Just wanted to make sure.
Use
bbduk.sh
from BBMap suite for trimming. Adapter sequences for most common commercial kits are included inadapters.fa
file inresources
directory in the software bundle. How to use BBduk.No the read lengths do not need to be (and may not be) of same length after they are scanned and trimmed. You do want to trim R1/R2 reads together since the order of the reads in two files is important. If you lose one read in one of the files, its mate needs to be removed from the other. bbduk is paired-end aware and will take care of this for you.
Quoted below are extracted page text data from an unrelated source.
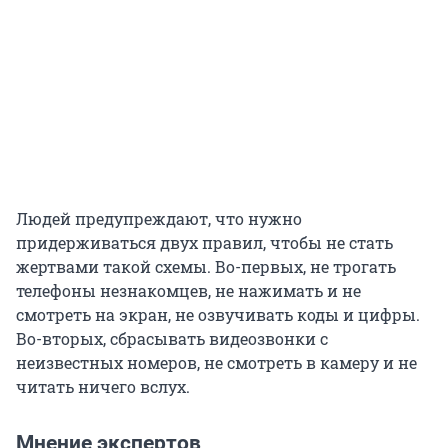
Людей предупреждают, что нужно
придерживаться двух правил, чтобы не стать
жертвами такой схемы. Во-первых, не трогать
телефоны незнакомцев, не нажимать и не
смотреть на экран, не озвучивать коды и цифры.
Во-вторых, сбрасывать видеозвонки с
неизвестных номеров, не смотреть в камеру и не
читать ничего вслух.
Мнение экспертов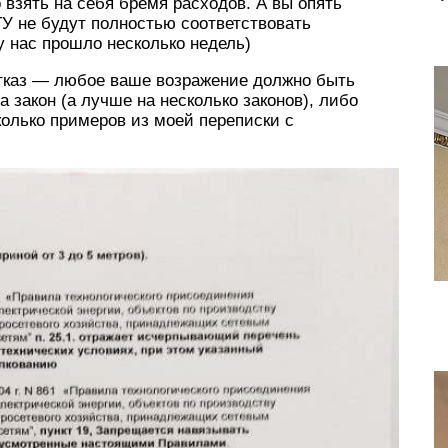
о взять на себя бремя расходов. А вы опять
 ТУ не будут полностью соответствовать
у нас прошло несколько недель)
тказ — любое ваше возражение должно быть
 закон (а лучше на несколько законов), либо
олько примеров из моей переписки с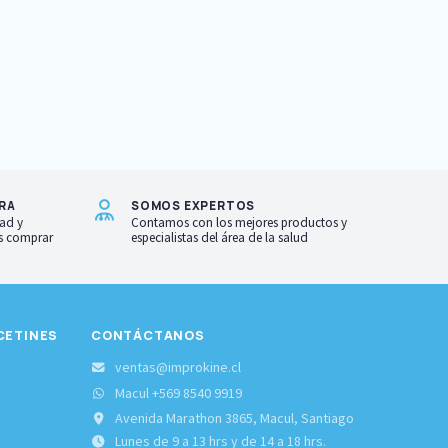
RA
SOMOS EXPERTOS
ad y
Contamos con los mejores productos y
as comprar
especialistas del área de la salud
CETINES
CONTÁCTANOS
S
ventas@improkine.cl
Macul +569 8540 9919
Avenida Marathon 3865, Macul, Santiago
Lunes de 9 a 13 hrs y de 14 a 18 hrs.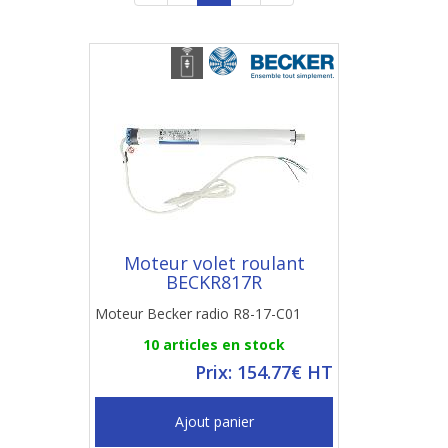
Moteur volet roulant
BECKR817R
Moteur Becker radio R8-17-C01
10 articles en stock
Prix: 154.77€ HT
Ajout panier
Thank You for your reply....I send u job ID of printseq 31343934383336313632. Will you please see this data and tell me this data contain adapter sequence or not. I am surprised with results of preprocessing data using different tools because every time i found each base of reads have good quality and no tag seauences and duplication so i do not understand what should i do ????
Thanks
If your reads have been scanned and trimmed (check if they are all the same length as length of sequencing run, if they are not then there is a good chance that they have been pre-trimmed). In that case you can move on to next step in analysis.
Tag sequences are relocated to the fastq header when Illumina reads are demultiplexed.
Yes, all reads have same length (150 bp) so i am thinking that adopters are not removed from sequencing data. So, first step should be remove adaptor sequence then quality filtering ?? am i right ???
It is not necessary that your data have adapter contamination (if you have exceptionally well made libraries).
You will only see adapter sequence on 3'-end of reads if (some of) your library inserts happen to be shorter than the length of sequencing. Can you run
bbduk.sh
based on the link I had posted in my first response above?